### CONSIGNE
Répondez à ces questions à partir du texte sur les révoltes.
(a) Selon le texte, qui pourrait profiter de cette « crise » pour continuer son ascension ?
(b) Quels types de magasins sont mentionnés comme pillés ?
(c) Pour quel mouvement les pétitions, manifestations ou tribunes n'ont-elles jamais permis de changer la société ?

··· TEXTE DE LECTURE ···

La séquence actuelle nous plonge dans des sentiments très paradoxaux. Car nous n’avons que peu d’espoir sur le fait qu’elle débouche sur des avancées significatives en terme de recul du racisme systémique ou de lutte contre un état oppresseur et ultra libéral. On pense même assez probable que l’État et son appareil répressif en ressortent renforcés, et encore plus autoritaires. Et que l’extrême droite profite de cette « crise » pour continuer sa morbide ascension.

Mais même avec un horizon aussi sombre, les révoltes actuelles nous paraissent salutaires et importantes.

Evidemment, brûler des voitures ou même des commissariats et des banques ne fera pas disparaître le racisme dans la police et dans toutes les structures de notre société. Cela ne donnera pas de travail à tous ces laissés pour compte.

Nous ne voulons pas non plus essentialiser et romantiser les actes qui ont lieu ces dernières nuits un peu partout en France. Car oui, il y a une part de « kiff » pour certains dans le fait de brûler des poubelles ou des voitures, et il y a un intérêt personnel, immédiat et matériel, à piller des magasins de fringues, de luxe ou d’informatique. Et alors ? Ces actes sont largement moins condamnables que les écritures comptables des criminels en col blanc, qui, en l’espace d’une saisie informatique, volent des millions, avec des conséquences bien plus graves pour ceux en bas de l’échelle.

Mais même avec ces considérations individuelles, matérialistes et presque « nihilistes », nous pensons que ces révoltes sont à soutenir.

Car ce que font ces gamins est assez unique : ils contribuent à dévoiler le vrai visage de l’état dont le masque s’effrite un peu plus chaque jour.

On pourrait évidemment se dire qu’il n’y a aucun intérêt à voir un pouvoir autoritaire devoir montrer son vrai visage si cela ne permet pas de le renverser. Sauf qu’à l’inverse, si l’on pense vivre dans un état autoritaire (et raciste) et qu’on préfère ne pas le provoquer de peur de sa réaction, on offre un boulevard à ce que rien ne change.

Car qui peut encore croire que faire des pétitions, des manifestations ou des tribunes peut faire changer cette société ? Ce n’est même plus le cas pour le monde du travail, pour les luttes ecolo, et cela n’a jamais été le cas pour les Gilets Jaunes… alors imaginez pour ces sauvages de banlieue ? Or cette société, elle tue, quotidiennement. Et pas qu’avec sa police.

··· MATÉRIEL FOURNI ···

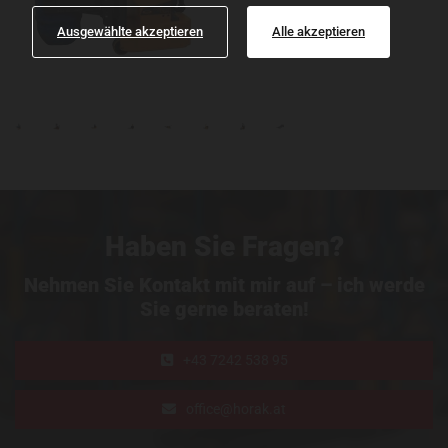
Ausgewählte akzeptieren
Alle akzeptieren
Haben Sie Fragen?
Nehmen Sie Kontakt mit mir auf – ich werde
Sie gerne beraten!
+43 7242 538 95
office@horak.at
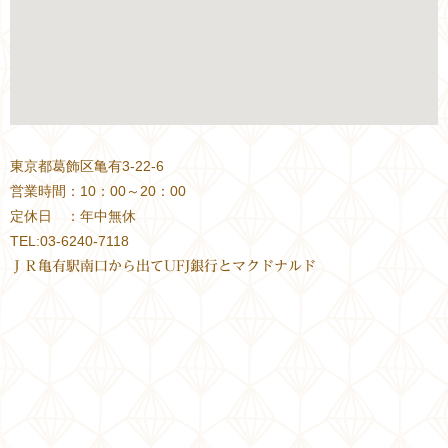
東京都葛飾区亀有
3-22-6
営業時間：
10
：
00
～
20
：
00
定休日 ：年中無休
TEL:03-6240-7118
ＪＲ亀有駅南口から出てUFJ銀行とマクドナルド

···
··· MATÉRIEL FOURNI ···

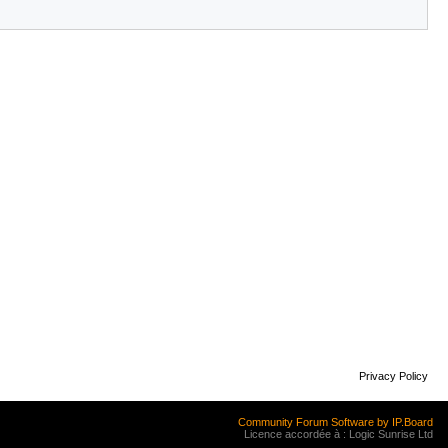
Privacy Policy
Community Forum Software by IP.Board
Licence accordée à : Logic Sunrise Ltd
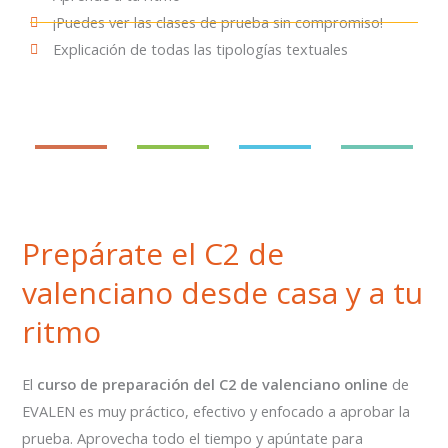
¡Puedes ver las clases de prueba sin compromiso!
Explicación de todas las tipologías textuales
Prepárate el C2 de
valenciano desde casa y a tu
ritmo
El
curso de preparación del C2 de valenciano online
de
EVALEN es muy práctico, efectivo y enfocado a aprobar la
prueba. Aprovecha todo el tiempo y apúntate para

···

### RÉPONSE
(a) L'extrême droite.
(b) Des magasins de fringues, de luxe ou d'informatique.
(c) Les Gilets Jaunes.